Saved entries
********

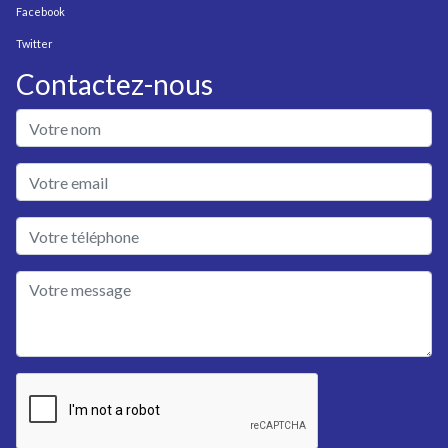
Facebook
Twitter
Contactez-nous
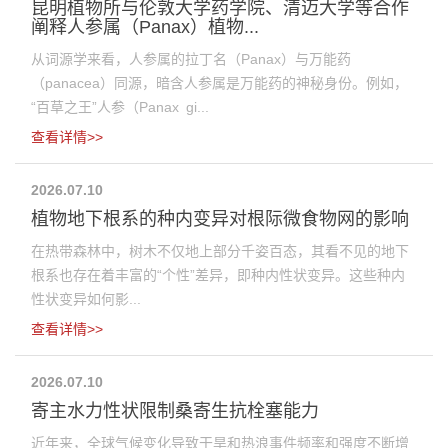
昆明植物所与伦敦大学药学院、清迈大学等合作
阐释人参属（Panax）植物...
从词源学来看，人参属的拉丁名（Panax）与万能药
（panacea）同源，暗含人参属是万能药的神秘身份。例如，
“百草之王”人参（Panax gi...
查看详情>>
2026.07.10
植物地下根系的种内变异对根际微食物网的影响
在热带森林中，树木不仅地上部分千姿百态，其看不见的地下
根系也存在着丰富的“个性”差异，即种内性状变异。这些种内
性状变异如何影...
查看详情>>
2026.07.10
寄主水力性状限制桑寄生抗栓塞能力
近年来，全球气候变化导致干旱和热浪事件频率和强度不断增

********

Directions for this task
Exactly as written above, print every line of the data but not its pictures.

Solution for this task
Facebook
Twitter
Contactez-nous
昆明植物所与伦敦大学药学院、清迈大学等合作
阐释人参属（Panax）植物...
从词源学来看，人参属的拉丁名（Panax）与万能药
（panacea）同源，暗含人参属是万能药的神秘身份。例如，
“百草之王”人参（Panax gi...
查看详情>>
2026.07.10
植物地下根系的种内变异对根际微食物网的影响
在热带森林中，树木不仅地上部分千姿百态，其看不见的地下
根系也存在着丰富的“个性”差异，即种内性状变异。这些种内
性状变异如何影...
查看详情>>
2026.07.10
寄主水力性状限制桑寄生抗栓塞能力
近年来，全球气候变化导致干旱和热浪事件频率和强度不断增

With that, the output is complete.